EXCERPT TO READ START

Vulnerbilities of Interconnection

Dave Israel davei at algx.net
Thu Sep 5 19:50:04 UTC 2002



The thing is, the major cuts are not "attacks;" the backhoe operators
aren't gunning for our fiber (no matter how much it seems like they
are).  If I wanted to disrupt traffic, intentionally and maliciously,
I would not derail a train into a fiber path.  Doing so would be very
difficult, and the legal ramifications (murder, destruction of
property, etc, etc) are quite clear and severe.  However, if I
ping-bomb you from a thousand "0wn3d" PCs on cable modems, I never had
to leave my parents' basement, I'm harder to trace by normal police
methods, and the question of which laws that can be applied to me is
less clear.

EXCERPT TO READ END
DATASET SECTION START

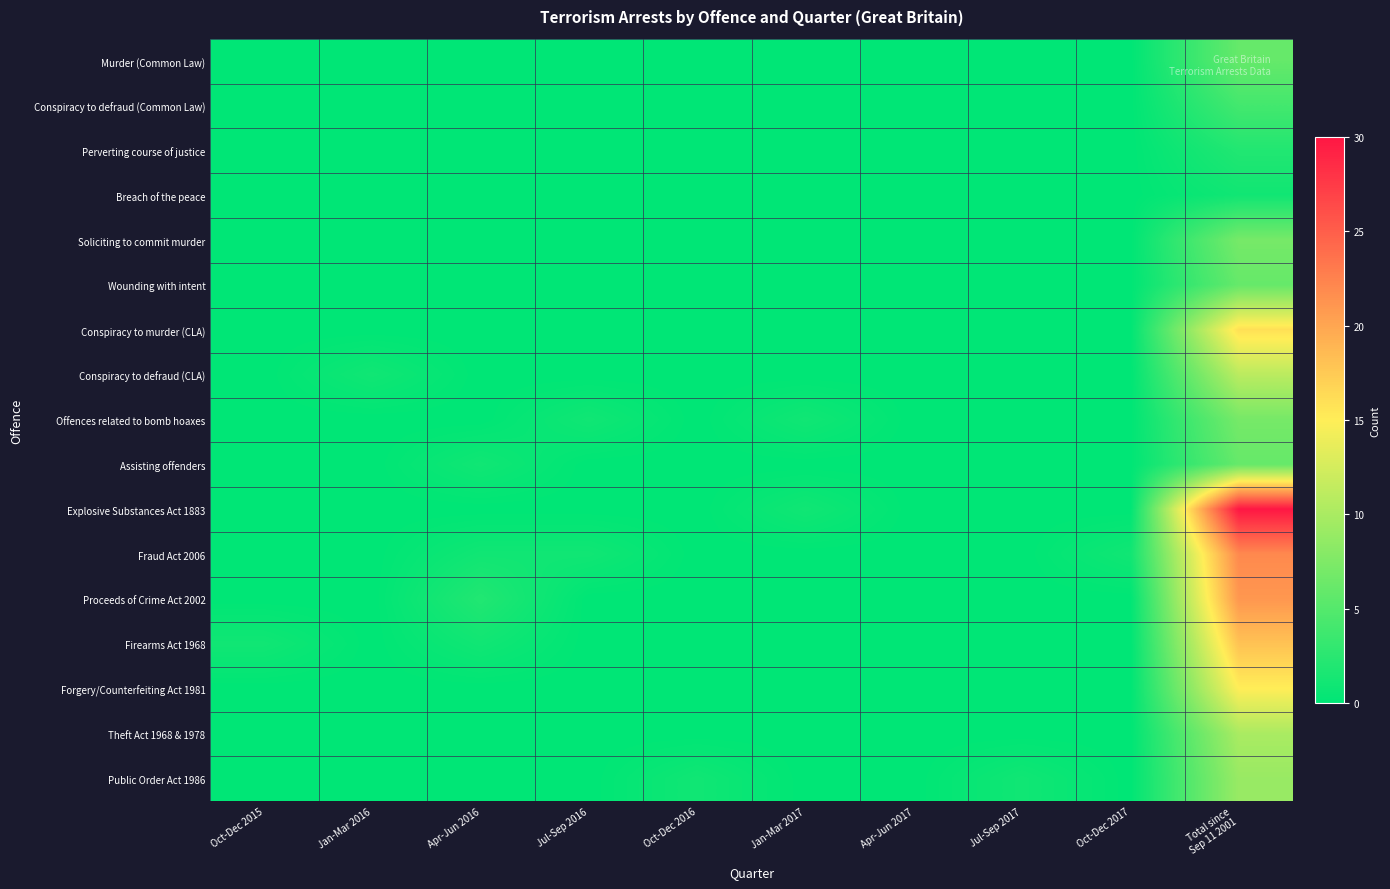

Rank the series at Total since Sep 11 2001 from lowest to highest value.

Breach of the peace, Perverting course of justice, Conspiracy to defraud (Common Law), Murder (Common Law), Wounding with intent, Assisting offenders, Soliciting to commit murder, Offences related to bomb hoaxes, Public Order Act 1986, Theft Act 1968 & 1978, Conspiracy to defraud (CLA), Forgery/Counterfeiting Act 1981, Conspiracy to murder (CLA), Firearms Act 1968, Proceeds of Crime Act 2002, Fraud Act 2006, Explosive Substances Act 1883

DATASET SECTION END

■ DIRECTIONS:
Please write out the stretch of the post on interconnection vulnerabilities from "The thing is, the" through "less clear.", copying its words unchanged.

■ SOLUTION FOR THIS TASK:
The thing is, the major cuts are not "attacks;" the backhoe operators
aren't gunning for our fiber (no matter how much it seems like they
are).  If I wanted to disrupt traffic, intentionally and maliciously,
I would not derail a train into a fiber path.  Doing so would be very
difficult, and the legal ramifications (murder, destruction of
property, etc, etc) are quite clear and severe.  However, if I
ping-bomb you from a thousand "0wn3d" PCs on cable modems, I never had
to leave my parents' basement, I'm harder to trace by normal police
methods, and the question of which laws that can be applied to me is
less clear.